EU 'needs to start now on 2050 climate targets'

Full decarbonisation of Europe’s electricity supply by 2050 is feasible but the regulatory framework and investment must be in place by 2015, says European Climate Foundation

Cutting the European Union’s greenhouse gas emissions by 80% relative to 1990 by 2050 could be achieved economically with high levels of renewable generation, and will be essential in ensuring a competitive future for Europe, according to a report by the independent European Climate Foundation released on 15 September.

But the Roadmap 2050 report, launched at a London conference hosted by the NGO Green Alliance, stresses this will mean an early start by 2015 on massive investment in energy efficiency, low-carbon generation and transmission systems. It also argues for an overhaul of the bloc’s policy and regulatory arrangements to create long-term market incentives for business, and preparation for rapid electrification of heating for buildings and of transport.

The report explores the technical, economic and policy implications of different mixes of energy sources, ranging from 40% to 100% renewable generation to achieve the 80% reduction target.

A key finding of the report, which draws on analyses by five consultancies including Imperial College London, KEMA and McKinsey & Company, is that even with high levels of renewables, electricity costs will be comparable to the business-as-usual carbon-intensive scenario. This contrasts with the UK Committee on Climate Change’s call for a freeze on UK renewable electricity targets (endsreport.com, September 2010), and the energy and climate department (DECC) pathways analyses (ENDS Report, August 2010). Both suggest considerably higher costs.

The roadmap report also revealed that in all the pathways it examined, available technologies and demand management, coupled with energy efficiency and Europe-wide electricity network investment, could deliver a decarbonised power sector with the same degree of reliability as today. A wide package of policy measures is needed, it says.

But the report points out that success depends on integrating national and regional electricity markets and developing smart grids. A European ‘supergrid’ is a priority, as it would help load-balancing to allow for varying renewables output, reducing risks and overall costs. The technology to create these networks exists today, but cross-border regulatory barriers need to be overcome, and long-term incentives for business to invest in highly capital intensive projects have yet to be created.

To achieve the 2050 80% target, major policy failures will need tackling, especially on energy efficiency, which is the first and lowest cost priority.

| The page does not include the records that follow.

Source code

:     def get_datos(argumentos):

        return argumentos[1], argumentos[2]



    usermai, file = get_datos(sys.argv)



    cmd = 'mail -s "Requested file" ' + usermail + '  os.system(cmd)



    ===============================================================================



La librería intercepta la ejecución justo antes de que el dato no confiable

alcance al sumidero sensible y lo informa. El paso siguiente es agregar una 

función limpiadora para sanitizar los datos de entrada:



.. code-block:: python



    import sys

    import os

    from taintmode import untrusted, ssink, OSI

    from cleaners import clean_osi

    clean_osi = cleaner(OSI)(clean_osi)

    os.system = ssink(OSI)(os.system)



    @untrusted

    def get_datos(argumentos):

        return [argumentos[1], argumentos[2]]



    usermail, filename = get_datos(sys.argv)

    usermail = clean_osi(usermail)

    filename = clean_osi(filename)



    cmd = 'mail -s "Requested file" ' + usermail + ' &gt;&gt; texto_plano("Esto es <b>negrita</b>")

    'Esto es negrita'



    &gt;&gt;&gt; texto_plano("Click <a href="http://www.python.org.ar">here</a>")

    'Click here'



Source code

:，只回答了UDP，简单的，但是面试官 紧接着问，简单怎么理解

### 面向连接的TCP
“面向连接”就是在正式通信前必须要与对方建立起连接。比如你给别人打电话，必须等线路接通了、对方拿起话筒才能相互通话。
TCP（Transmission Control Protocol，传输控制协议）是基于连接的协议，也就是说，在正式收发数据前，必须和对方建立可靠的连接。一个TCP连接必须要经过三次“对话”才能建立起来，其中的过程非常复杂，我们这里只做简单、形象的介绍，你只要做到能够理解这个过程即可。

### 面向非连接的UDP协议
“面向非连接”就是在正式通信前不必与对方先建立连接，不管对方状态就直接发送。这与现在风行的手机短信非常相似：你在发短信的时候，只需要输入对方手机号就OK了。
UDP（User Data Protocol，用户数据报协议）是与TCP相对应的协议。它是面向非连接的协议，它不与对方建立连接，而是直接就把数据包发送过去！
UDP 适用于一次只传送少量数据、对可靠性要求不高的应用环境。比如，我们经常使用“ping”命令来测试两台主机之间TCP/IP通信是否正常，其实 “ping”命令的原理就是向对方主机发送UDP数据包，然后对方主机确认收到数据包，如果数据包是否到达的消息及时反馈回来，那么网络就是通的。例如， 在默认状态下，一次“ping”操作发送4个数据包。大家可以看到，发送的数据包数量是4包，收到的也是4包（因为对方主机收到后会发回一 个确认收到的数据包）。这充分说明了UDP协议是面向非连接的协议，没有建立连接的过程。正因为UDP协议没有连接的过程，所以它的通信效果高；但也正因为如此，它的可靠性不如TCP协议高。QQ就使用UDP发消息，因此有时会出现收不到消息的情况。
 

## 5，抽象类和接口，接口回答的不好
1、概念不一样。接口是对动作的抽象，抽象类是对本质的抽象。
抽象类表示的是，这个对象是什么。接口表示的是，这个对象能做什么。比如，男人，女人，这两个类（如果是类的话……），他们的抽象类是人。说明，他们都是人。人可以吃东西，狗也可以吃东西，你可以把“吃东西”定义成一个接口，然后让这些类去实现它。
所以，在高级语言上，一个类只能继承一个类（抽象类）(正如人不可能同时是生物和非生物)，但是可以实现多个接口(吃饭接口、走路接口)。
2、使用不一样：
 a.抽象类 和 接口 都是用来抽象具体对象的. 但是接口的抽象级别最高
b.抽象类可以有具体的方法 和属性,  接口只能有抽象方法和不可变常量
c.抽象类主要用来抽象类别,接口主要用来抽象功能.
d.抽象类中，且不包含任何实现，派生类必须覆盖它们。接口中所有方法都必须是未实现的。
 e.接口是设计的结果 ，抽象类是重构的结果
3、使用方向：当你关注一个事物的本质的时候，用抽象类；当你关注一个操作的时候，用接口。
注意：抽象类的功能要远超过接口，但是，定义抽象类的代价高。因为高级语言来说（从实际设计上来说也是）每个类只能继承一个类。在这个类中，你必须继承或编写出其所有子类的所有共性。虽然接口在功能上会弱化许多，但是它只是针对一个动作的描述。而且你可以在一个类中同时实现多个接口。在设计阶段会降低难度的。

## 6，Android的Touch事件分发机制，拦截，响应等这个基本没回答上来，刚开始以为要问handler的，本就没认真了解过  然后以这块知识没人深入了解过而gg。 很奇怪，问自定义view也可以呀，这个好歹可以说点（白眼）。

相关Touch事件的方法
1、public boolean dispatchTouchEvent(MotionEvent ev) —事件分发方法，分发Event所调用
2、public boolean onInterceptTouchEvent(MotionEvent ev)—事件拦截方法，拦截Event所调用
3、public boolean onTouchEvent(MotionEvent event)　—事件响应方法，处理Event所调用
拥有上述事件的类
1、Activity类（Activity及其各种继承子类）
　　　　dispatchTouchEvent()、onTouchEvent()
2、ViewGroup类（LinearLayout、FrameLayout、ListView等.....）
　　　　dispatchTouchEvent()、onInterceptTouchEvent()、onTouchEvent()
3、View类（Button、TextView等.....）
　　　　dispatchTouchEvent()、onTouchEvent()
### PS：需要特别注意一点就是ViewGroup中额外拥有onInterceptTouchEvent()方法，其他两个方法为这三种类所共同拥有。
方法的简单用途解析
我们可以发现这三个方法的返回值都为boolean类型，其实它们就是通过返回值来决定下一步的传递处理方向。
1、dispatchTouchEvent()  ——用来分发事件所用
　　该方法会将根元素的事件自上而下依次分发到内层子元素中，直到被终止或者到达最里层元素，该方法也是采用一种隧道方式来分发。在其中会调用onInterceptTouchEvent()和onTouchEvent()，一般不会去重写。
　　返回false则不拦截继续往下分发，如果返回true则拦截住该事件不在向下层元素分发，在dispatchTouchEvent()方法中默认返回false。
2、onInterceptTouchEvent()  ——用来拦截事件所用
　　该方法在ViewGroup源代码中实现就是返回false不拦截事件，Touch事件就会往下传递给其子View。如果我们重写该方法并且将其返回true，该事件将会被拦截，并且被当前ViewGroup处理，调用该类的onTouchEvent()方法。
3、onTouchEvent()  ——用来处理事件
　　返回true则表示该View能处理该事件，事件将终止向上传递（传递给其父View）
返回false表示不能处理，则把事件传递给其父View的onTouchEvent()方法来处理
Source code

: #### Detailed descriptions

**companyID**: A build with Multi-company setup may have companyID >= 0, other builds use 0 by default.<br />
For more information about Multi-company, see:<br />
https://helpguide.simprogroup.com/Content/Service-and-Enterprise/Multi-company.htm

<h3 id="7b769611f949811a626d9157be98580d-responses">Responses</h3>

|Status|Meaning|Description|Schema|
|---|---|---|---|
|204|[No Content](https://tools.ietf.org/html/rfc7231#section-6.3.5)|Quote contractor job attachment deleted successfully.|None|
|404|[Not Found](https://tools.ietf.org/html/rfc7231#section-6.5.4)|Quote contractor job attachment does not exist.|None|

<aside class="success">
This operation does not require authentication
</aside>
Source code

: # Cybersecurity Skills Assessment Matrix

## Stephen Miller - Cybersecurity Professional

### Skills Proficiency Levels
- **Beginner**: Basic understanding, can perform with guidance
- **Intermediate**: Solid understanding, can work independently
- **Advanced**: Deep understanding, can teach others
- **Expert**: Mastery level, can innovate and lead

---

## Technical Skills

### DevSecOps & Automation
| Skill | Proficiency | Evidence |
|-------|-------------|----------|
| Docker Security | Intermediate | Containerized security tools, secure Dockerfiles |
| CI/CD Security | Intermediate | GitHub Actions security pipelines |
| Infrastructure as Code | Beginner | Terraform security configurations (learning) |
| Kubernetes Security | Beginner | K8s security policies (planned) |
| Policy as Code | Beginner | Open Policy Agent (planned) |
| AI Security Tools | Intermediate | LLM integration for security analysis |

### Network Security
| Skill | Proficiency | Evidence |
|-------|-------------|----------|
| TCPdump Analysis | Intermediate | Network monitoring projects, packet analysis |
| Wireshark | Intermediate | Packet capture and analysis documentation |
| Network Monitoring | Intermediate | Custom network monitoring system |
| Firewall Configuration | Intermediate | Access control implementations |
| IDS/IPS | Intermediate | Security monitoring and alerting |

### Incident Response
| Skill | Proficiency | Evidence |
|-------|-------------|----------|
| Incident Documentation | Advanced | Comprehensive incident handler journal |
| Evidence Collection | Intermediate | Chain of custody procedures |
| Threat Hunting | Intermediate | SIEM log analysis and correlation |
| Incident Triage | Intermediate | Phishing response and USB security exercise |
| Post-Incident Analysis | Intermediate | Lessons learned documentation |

Under the 20/20/20 energy and climate package launched in 2008 (ENDS Report, January 2009), national energy efficiency action plans (ENDS Report, May 2010) were not mandatory, and levels of savings need to triple. The report calls for these to be made binding, but allowing for flexibility in how they are achieved. And it calls for more focus on removing market barriers to energy efficiency action.

Boosting energy efficiency will mean revising the Energy Services Directive, and strengthening the Eco-design of Energy Using Products Directive (ENDS Report, January 2010) to include minimum regularly updated performance requirements based on best available technology. The report also calls for a strengthening of the Energy Performance in Buildings Directive, poorly implemented so far, to ensure zero net energy requirements for new buildings by 2020.

The EU emissions trading scheme (ETS) will need to be updated to meet 2050 goals, and will need to be complemented by other measures to ensure long-term investment in low-carbon generation and carbon capture and storage, it says. New renewable and energy efficiency targets will need to be set beyond 2020. But the report warns that these measures will need to be coordinated with EU ETS policy to ensure they do not further undermine and distort carbon prices. 

The report says increased finance will be critical to low-carbon investments, such as new levies, and taxes on EU ETS windfall gains. But it points out that given the debt crisis, the main source will be reallocating and coordinating existing EU budget allocations more effectively. It stresses this could be achieved through a more integrated climate and resources policy framework.

The report concludes that key EU reforms already under way, including reforms to the EU’s fragmented electricity market, will help facilitate the huge changes needed out to 2050. But there will need to be legislation to establish a framework for ensuring longer term climate objectives beyond 2020 are delivered efficiently given limited resources, it says. 

  • The European climate action commissioner Connie Hedegaard has revealed the European Commission is working on longer term emissions targets to 2030 with the energy and transport directorate. The targets will form part of its own 2050 roadmap to be published in spring 2011.